===== Texte à lire

Alors, oui, on peut s’inquiéter d’un eugénisme de précaution. Un échographiste que j’ai rencontré récemment me racontait ces parents qui, entrant dans son cabinet, lui promettent un procès en cas d’erreur, avant même de dire bonjour. Ces parents qui lui demandent un “enfant parfait“, en ces termes précis, faute de quoi ils avorteront.
” « Des parents le regrettent mais ils ne se sentent pas ‘‘capables d’aimer cet enfant”, raconte de son côté Françoise Stampf, de l’hôpital de Villeneuve-Saint-Georges. D’autres disent qu’ils aimeront leur enfant, mais que la société le rejettera. Il y a une telle pression… Beaucoup ne veulent pas entendre parler d’un enfant auquel il manque un doigt ou une main. » Le médecin est alors confronté à une demande d’avortement. “
Pour un doigt manquant…
Une fois de plus, il ne s’agit malheureusement même pas d’une exagération. C’est précisément un cas évoqué par l’échographiste que j’ai rencontré. Et ce n’est pas le seul dont j’ai entendu parler.

==========

Consigne 1:
Extrayez du texte sur l'eugénisme de précaution le passage compris entre « Alors, oui, on » et « quoi ils avorteront. », inclus.
Consigne 2:
Répondez à ces questions d'après le texte sur l'eugénisme de précaution.
(a) Que promettent certains parents à l'échographiste en entrant dans son cabinet ?
(b) De quel hôpital est Françoise Stampf ?
(c) Selon Françoise Stampf, de quel enfant beaucoup de parents ne veulent-ils pas entendre parler ?

===== Données extraites

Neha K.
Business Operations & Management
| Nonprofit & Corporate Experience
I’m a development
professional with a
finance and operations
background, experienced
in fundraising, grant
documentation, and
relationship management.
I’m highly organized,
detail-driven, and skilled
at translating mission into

==========
===== Données extraites

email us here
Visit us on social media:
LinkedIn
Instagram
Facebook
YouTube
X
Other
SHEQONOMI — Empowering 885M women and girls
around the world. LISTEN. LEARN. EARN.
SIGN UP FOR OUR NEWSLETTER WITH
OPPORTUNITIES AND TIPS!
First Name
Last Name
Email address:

==========
===== Données extraites

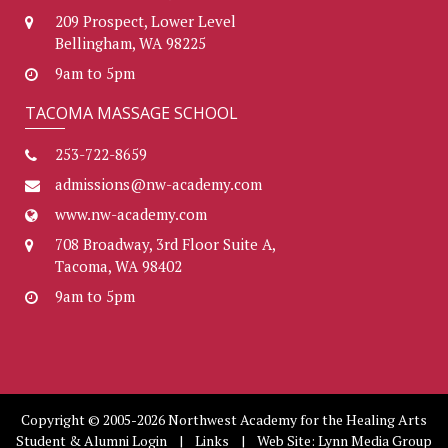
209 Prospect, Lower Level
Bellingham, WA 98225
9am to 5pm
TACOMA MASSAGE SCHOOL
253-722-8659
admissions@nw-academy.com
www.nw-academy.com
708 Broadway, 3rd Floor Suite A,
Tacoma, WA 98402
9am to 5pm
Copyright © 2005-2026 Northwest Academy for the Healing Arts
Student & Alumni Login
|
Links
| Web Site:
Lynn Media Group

==========

Réponse attendue 1:
Alors, oui, on peut s’inquiéter d’un eugénisme de précaution. Un échographiste que j’ai rencontré récemment me racontait ces parents qui, entrant dans son cabinet, lui promettent un procès en cas d’erreur, avant même de dire bonjour. Ces parents qui lui demandent un “enfant parfait“, en ces termes précis, faute de quoi ils avorteront.

Réponse attendue 2:
(a) Un procès en cas d'erreur.
(b) De l'hôpital de Villeneuve-Saint-Georges.
(c) D'un enfant auquel il manque un doigt ou une main.